Roche Maintains Aggressive Dealmaking Strategy, Reports Strong Q3 Performance

NoahAI News ·
Roche Maintains Aggressive Dealmaking Strategy, Reports Strong Q3 Performance

Roche, the Swiss pharmaceutical giant, has reaffirmed its commitment to an ambitious business development strategy following a series of high-profile deals in 2025. The company's CEO, Thomas Schinecker, emphasized this stance during a third-quarter earnings call, stating, "We're not done with BD," and indicating that Roche will continue to pursue growth opportunities through strategic partnerships and acquisitions.

Recent Acquisitions and Partnerships

Roche has already made significant moves in the pharmaceutical landscape this year. The company recently acquired 89bio for $3.5 billion, a deal centered on pegozafermin, an FGF21 analog being developed for metabolic dysfunction-associated steatohepatitis (MASH). Teresa Graham, CEO of Roche's Pharmaceuticals unit, expressed confidence in the asset's potential, describing it as "best-in-disease." Two Phase III trials for pegozafermin are currently underway, with data expected in 2027 and 2028.

In addition to the 89bio acquisition, Roche's subsidiary Genentech entered into a $2.1 billion molecular glue pact with Orionis Biosciences in May. This collaboration, which includes an upfront payment of $105 million, focuses on developing small-molecule protein degraders for cancer treatment. Furthermore, Chugai Pharmaceuticals, majority-owned by Roche, committed over $1 billion to partner with AI-focused Gero in July, aiming to develop novel therapies for age-related diseases.

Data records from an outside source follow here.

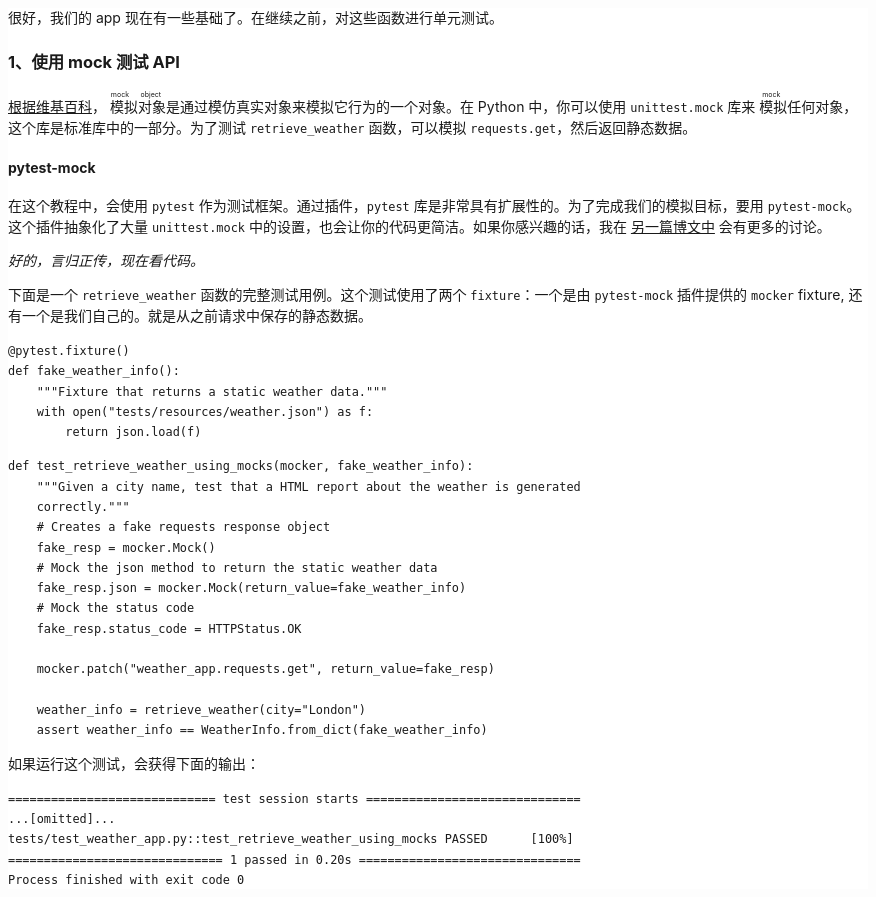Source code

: 很好，我们的 app 现在有一些基础了。在继续之前，对这些函数进行单元测试。


### 1、使用 mock 测试 API


[根据维基百科](https://en.wikipedia.org/wiki/Mock_object)，<ruby> 模拟对象 <rt>  mock object </rt></ruby>是通过模仿真实对象来模拟它行为的一个对象。在 Python 中，你可以使用 `unittest.mock` 库来<ruby> 模拟 <rt>  mock </rt></ruby>任何对象，这个库是标准库中的一部分。为了测试 `retrieve_weather` 函数，可以模拟 `requests.get`，然后返回静态数据。


#### pytest-mock


在这个教程中，会使用 `pytest` 作为测试框架。通过插件，`pytest` 库是非常具有扩展性的。为了完成我们的模拟目标，要用 `pytest-mock`。这个插件抽象化了大量 `unittest.mock` 中的设置，也会让你的代码更简洁。如果你感兴趣的话，我在 [另一篇博文中](https://miguendes.me/7-pytest-plugins-you-must-definitely-use) 会有更多的讨论。


*好的，言归正传，现在看代码。*


下面是一个 `retrieve_weather` 函数的完整测试用例。这个测试使用了两个 `fixture`：一个是由 `pytest-mock` 插件提供的 `mocker` fixture, 还有一个是我们自己的。就是从之前请求中保存的静态数据。



```
@pytest.fixture()
def fake_weather_info():
    """Fixture that returns a static weather data."""
    with open("tests/resources/weather.json") as f:
        return json.load(f)

```


```
def test_retrieve_weather_using_mocks(mocker, fake_weather_info):
    """Given a city name, test that a HTML report about the weather is generated
    correctly."""
    # Creates a fake requests response object
    fake_resp = mocker.Mock()
    # Mock the json method to return the static weather data
    fake_resp.json = mocker.Mock(return_value=fake_weather_info)
    # Mock the status code
    fake_resp.status_code = HTTPStatus.OK

    mocker.patch("weather_app.requests.get", return_value=fake_resp)

    weather_info = retrieve_weather(city="London")
    assert weather_info == WeatherInfo.from_dict(fake_weather_info)

```

如果运行这个测试，会获得下面的输出：



```
============================= test session starts ==============================
...[omitted]...
tests/test_weather_app.py::test_retrieve_weather_using_mocks PASSED      [100%]
============================== 1 passed in 0.20s ===============================
Process finished with exit code 0

```

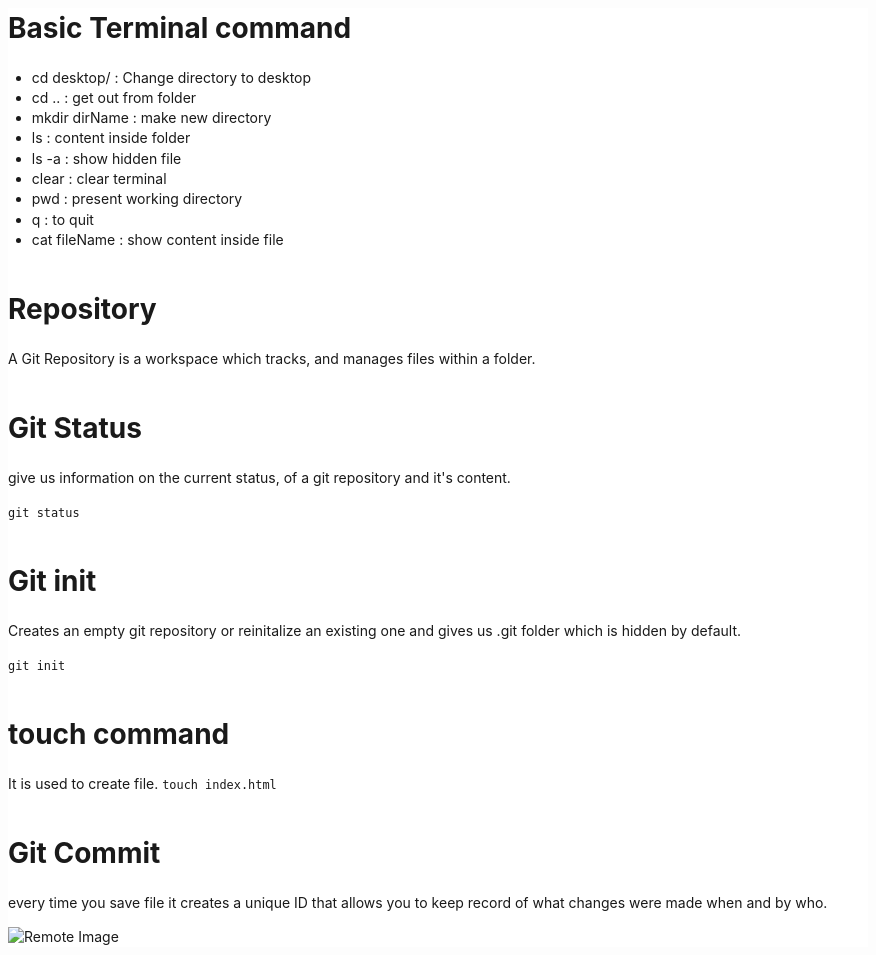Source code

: # Basic Terminal command

- cd desktop/ : Change directory to desktop
- cd .. : get out from folder
- mkdir dirName : make new directory
- ls : content inside folder
- ls -a : show hidden file
- clear : clear terminal
- pwd : present working directory
- q : to quit
- cat fileName : show content inside file

# Repository

A Git Repository is a workspace which tracks, and manages files within a folder.

# Git Status

give us information on the current status, of a git repository and it's content.

```javascript
git status
```

# Git init

Creates an empty git repository or reinitalize an existing one and gives us .git folder which is hidden by default.

```javascript
git init
```

# touch command

It is used to create file.
`touch index.html`

# Git Commit

every time you save file it creates a unique ID that allows you to keep record of what changes were made when and by who.

<div style="background-color: white;">

![Remote Image](https://miro.medium.com/v2/resize:fit:686/1*diRLm1S5hkVoh5qeArND0Q.png)

</div>
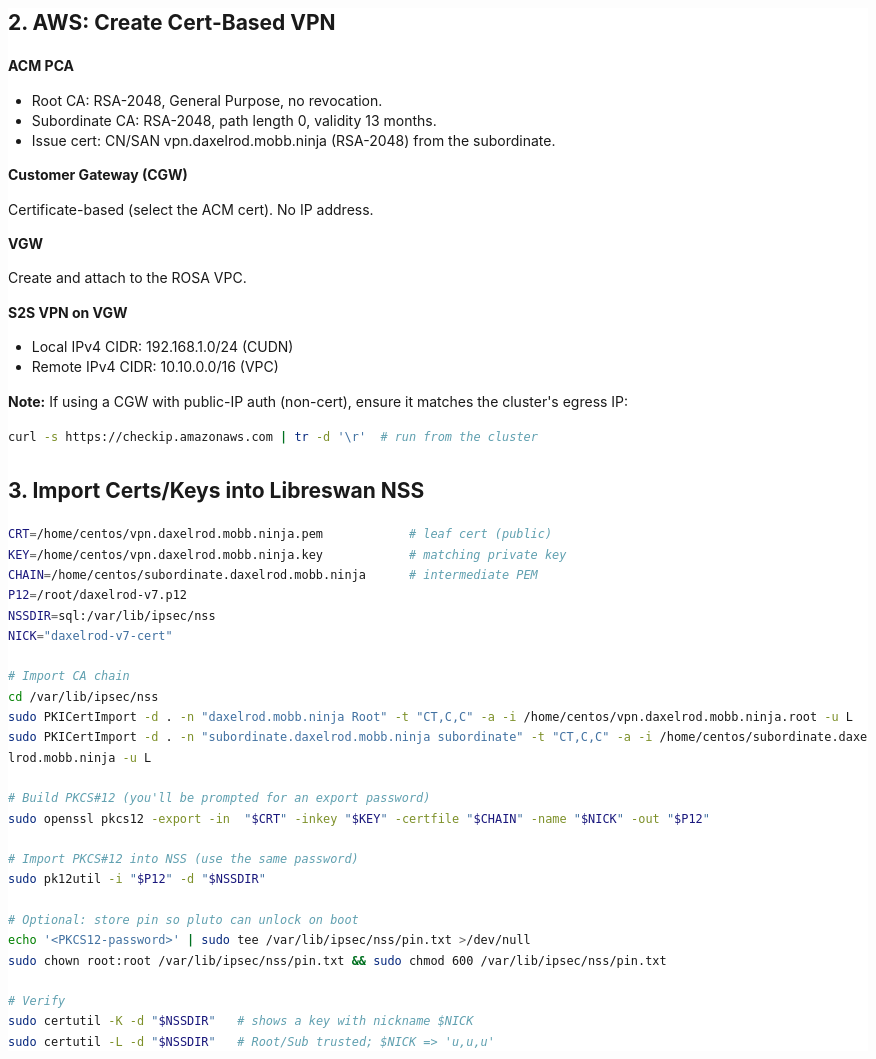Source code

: ## 2. AWS: Create Cert-Based VPN

**ACM PCA**

- Root CA: RSA-2048, General Purpose, no revocation.
- Subordinate CA: RSA-2048, path length 0, validity 13 months.
- Issue cert: CN/SAN vpn.daxelrod.mobb.ninja (RSA-2048) from the subordinate.

**Customer Gateway (CGW)**

Certificate-based (select the ACM cert). No IP address.

**VGW**

Create and attach to the ROSA VPC.

**S2S VPN on VGW**

- Local IPv4 CIDR: 192.168.1.0/24 (CUDN)
- Remote IPv4 CIDR: 10.10.0.0/16 (VPC)

**Note:** If using a CGW with public-IP auth (non-cert), ensure it matches the cluster's egress IP:
```bash
curl -s https://checkip.amazonaws.com | tr -d '\r'  # run from the cluster
```

## 3. Import Certs/Keys into Libreswan NSS

```bash
CRT=/home/centos/vpn.daxelrod.mobb.ninja.pem            # leaf cert (public)
KEY=/home/centos/vpn.daxelrod.mobb.ninja.key            # matching private key
CHAIN=/home/centos/subordinate.daxelrod.mobb.ninja      # intermediate PEM
P12=/root/daxelrod-v7.p12
NSSDIR=sql:/var/lib/ipsec/nss
NICK="daxelrod-v7-cert"

# Import CA chain
cd /var/lib/ipsec/nss
sudo PKICertImport -d . -n "daxelrod.mobb.ninja Root" -t "CT,C,C" -a -i /home/centos/vpn.daxelrod.mobb.ninja.root -u L
sudo PKICertImport -d . -n "subordinate.daxelrod.mobb.ninja subordinate" -t "CT,C,C" -a -i /home/centos/subordinate.daxelrod.mobb.ninja -u L

# Build PKCS#12 (you'll be prompted for an export password)
sudo openssl pkcs12 -export -in  "$CRT" -inkey "$KEY" -certfile "$CHAIN" -name "$NICK" -out "$P12"

# Import PKCS#12 into NSS (use the same password)
sudo pk12util -i "$P12" -d "$NSSDIR"

# Optional: store pin so pluto can unlock on boot
echo '<PKCS12-password>' | sudo tee /var/lib/ipsec/nss/pin.txt >/dev/null
sudo chown root:root /var/lib/ipsec/nss/pin.txt && sudo chmod 600 /var/lib/ipsec/nss/pin.txt

# Verify
sudo certutil -K -d "$NSSDIR"   # shows a key with nickname $NICK
sudo certutil -L -d "$NSSDIR"   # Root/Sub trusted; $NICK => 'u,u,u'
```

Financial Performance and Product Highlights

Roche reported strong financial results for the first nine months of 2025, with total sales reaching CHF 45.862 billion ($57.5 billion), representing a 7% year-on-year increase at constant currencies. While this figure fell slightly below analyst expectations, it demonstrates robust growth in challenging market conditions.

The company's pharmaceutical division continued to be the primary driver of earnings, growing 9% to CHF 35.55 billion ($44.54 billion). Standout products included:

  • Ocrevus (multiple sclerosis): CHF 5.19 billion ($6.5 billion), up 7% year-on-year
  • Hemlibra (hemophilia A): CHF 3.52 billion ($4.41 billion)
  • Vabysmo (anti-VEGF antibody): CHF 3.06 billion ($3.83 billion)

The diagnostics division also showed growth, albeit more modest, increasing 1% to reach CHF 10.31 billion ($12.92 billion) for the period.

Future Outlook and Industry Challenges

Despite the positive financial results, Roche faces ongoing challenges, including evolving drug pricing policies in the United States. Schinecker acknowledged ongoing discussions with the U.S. government but refrained from providing specific details.

Looking ahead, Roche maintains its forecast for total sales growth in the mid-single-digit range for the year. The company has also raised its core earnings-per-share outlook to the high-single- to low-double-digit range, signaling confidence in its performance for the remainder of 2025.

As Roche continues its aggressive dealmaking strategy and maintains strong product performance, the company appears well-positioned to navigate the complex landscape of the pharmaceutical industry. However, ongoing regulatory challenges and the need for continued innovation will likely shape the company's strategy in the coming months and years.